Dans Deviation / Déviation sexuelle, le second film du cinéaste, c'est avec sa soeur meurtrière qu'il vit une relation interdite. Ils recueillent une nuit un couple égaré. Après avoir découvert leurs étranges activités, l'homme est assassiné pour mieux être embaumé par Karl tandis que sa soeur, atteinte d'un profond trauma, entraine la jeune femme dans un monde de sexe et de drogues. Dans Scream and die, le troisième film que Karl tournera pour Larraz, il interprète un jeune meurtrier sadique qui entretient cette fois une relation amoureuse avec sa tante, une femme jalouse et protectrice menacée par l'arrivée d'une
jeune modèle qui va venir briser leurs liens incestueux. En 1974, Karl est à l'affiche de Vampyres, l'ultime film qu'il tournera le cinéaste. Beaucoup plus sanglant et plus explicite dans le gore que ses précédentes oeuvres, arrosé d'un fort contenu érotique, Vampyres, parabole sur le désir, sa beauté et sa bestialité, met en scène deux vampires lesbiennes, vivant dans un manoir isolé dans la campagne, qui accueille des personnes égarées. Elles sont fascinées par l’apparente liberté sexuelle de leurs hôtes, sans savoir qu’elles ne désirent qu’une chose: assouvir leur insatiable soif de sang frais. Karl en fera la douloureuse expérience. Si Vampyres fut le dernier film que Karl fit pour Larraz le jeune acteur ne coupe
pas pour autant les ponts avec lui puisqu'il apparaitra en 1975 au générique de Erotic inferno, un sex flick réalisé par Trevor Wrenn, un ami proche de Larraz qui avait déjà travaillé sur Scream and die et Symptoms.
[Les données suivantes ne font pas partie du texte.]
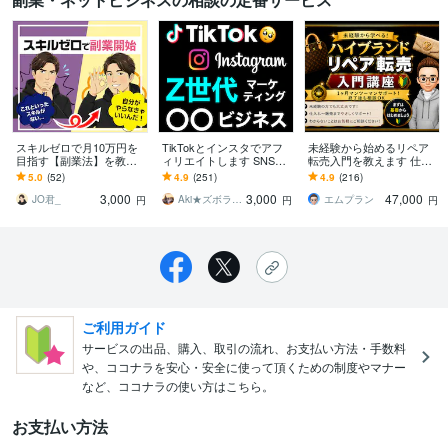
スキルゼロで月10万円を
TikTokとインスタでアフ
未経験から始めるリペア
目指す【副業法】を教え
ィリエイトします SNSを
転売入門を教えます 仕入
ます 【自分でやる】
運用してコンプレックス
れ・補修・出品・販売ま
5.0
(52)
4.9
(251)
4.9
(216)
➡︎【プロに任せる】という
ビジネスで稼ぎたい人必
で1か月個別サポート！
3,000
3,000
47,000
新発想
見です
JO君_
Aki★ズボラでも副業で稼ぐ
エムプラン
円
円
円
ご利用ガイド
サービスの出品、購入、取引の流れ、お支払い方法・手数料
や、ココナラを安心・安全に使って頂くための制度やマナー
など、ココナラの使い方はこちら。
お支払い方法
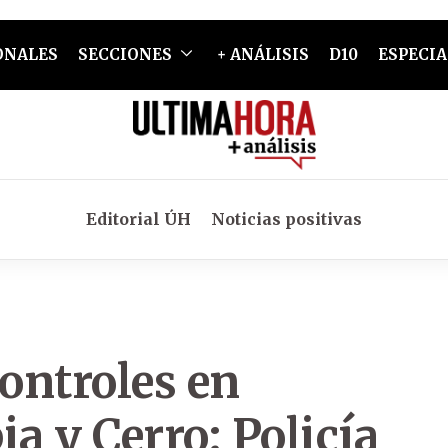
ONALES
SECCIONES
+ ANÁLISIS
D10
ESPECIA
Editorial ÚH
Noticias positivas
controles en
a y Cerro: Policía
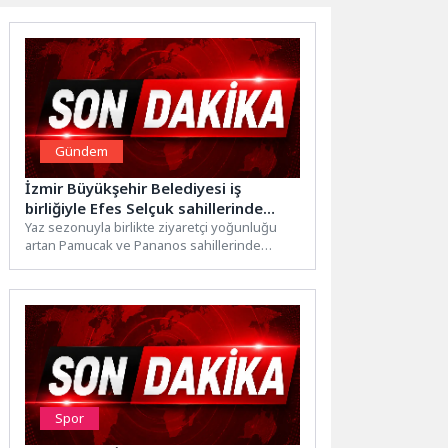
Gündem
İzmir Büyükşehir Belediyesi iş
birliğiyle Efes Selçuk sahillerinde
temizlik mesaisi devam ediyor
Yaz sezonuyla birlikte ziyaretçi yoğunluğu
artan Pamucak ve Pananos sahillerinde
temizlik çalışmaları aralıksız sürüyor.Efes
Selçuk...
Spor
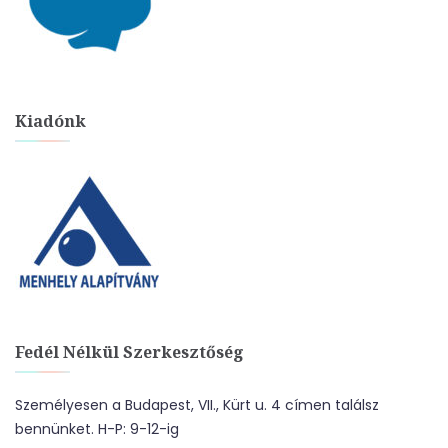
Kiadónk
Fedél Nélkül Szerkesztőség
Személyesen a Budapest, VII., Kürt u. 4 címen találsz
bennünket. H-P: 9-12-ig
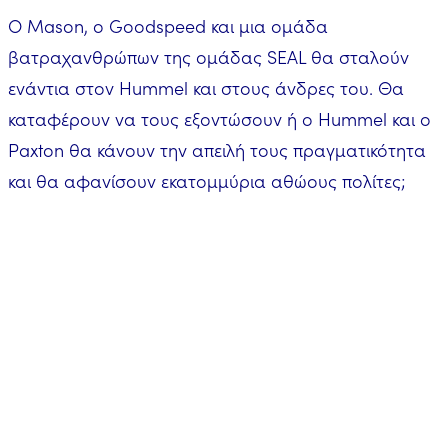
Ο Mason, o Goodspeed και μια ομάδα
βατραχανθρώπων της ομάδας SEAL θα σταλούν
ενάντια στον Hummel και στους άνδρες του. Θα
καταφέρουν να τους εξοντώσουν ή ο Hummel και ο
Paxton θα κάνουν την απειλή τους πραγματικότητα
και θα αφανίσουν εκατομμύρια αθώους πολίτες;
Fidèle à son image, Karl y joue à nouveau un être machiavélique qui avec son frère tout aussi sournois va tenter lors d'un week-end très sexuel dans leur maison de campagne, de s'emparer de l'héritage paternel afin d'en priver leur frère bâtard.
Ce sera la toute dernière participation de Karl au grand écran qui rend son tablier à 31 ans. Il quitte définitivement l'univers du 7ème art et disparaitra sans laisser de trace au grand désespoir de ses nombreux admirateurs. Karl, s'il est resté très ami avec Larraz par la suite, a tout simplement tourné une page de sa vie qui aujourd'hui appartient à son passé. Il s'est reconverti puis s'est marié en 1980. Il a eu un fils, Justin. Aujourd'hui grand-père d'un petit Jacob, il vit paisiblement depuis de nombreuses années en Espagne et ne souhaite guère revenir sur ses années de débauche cinématographique.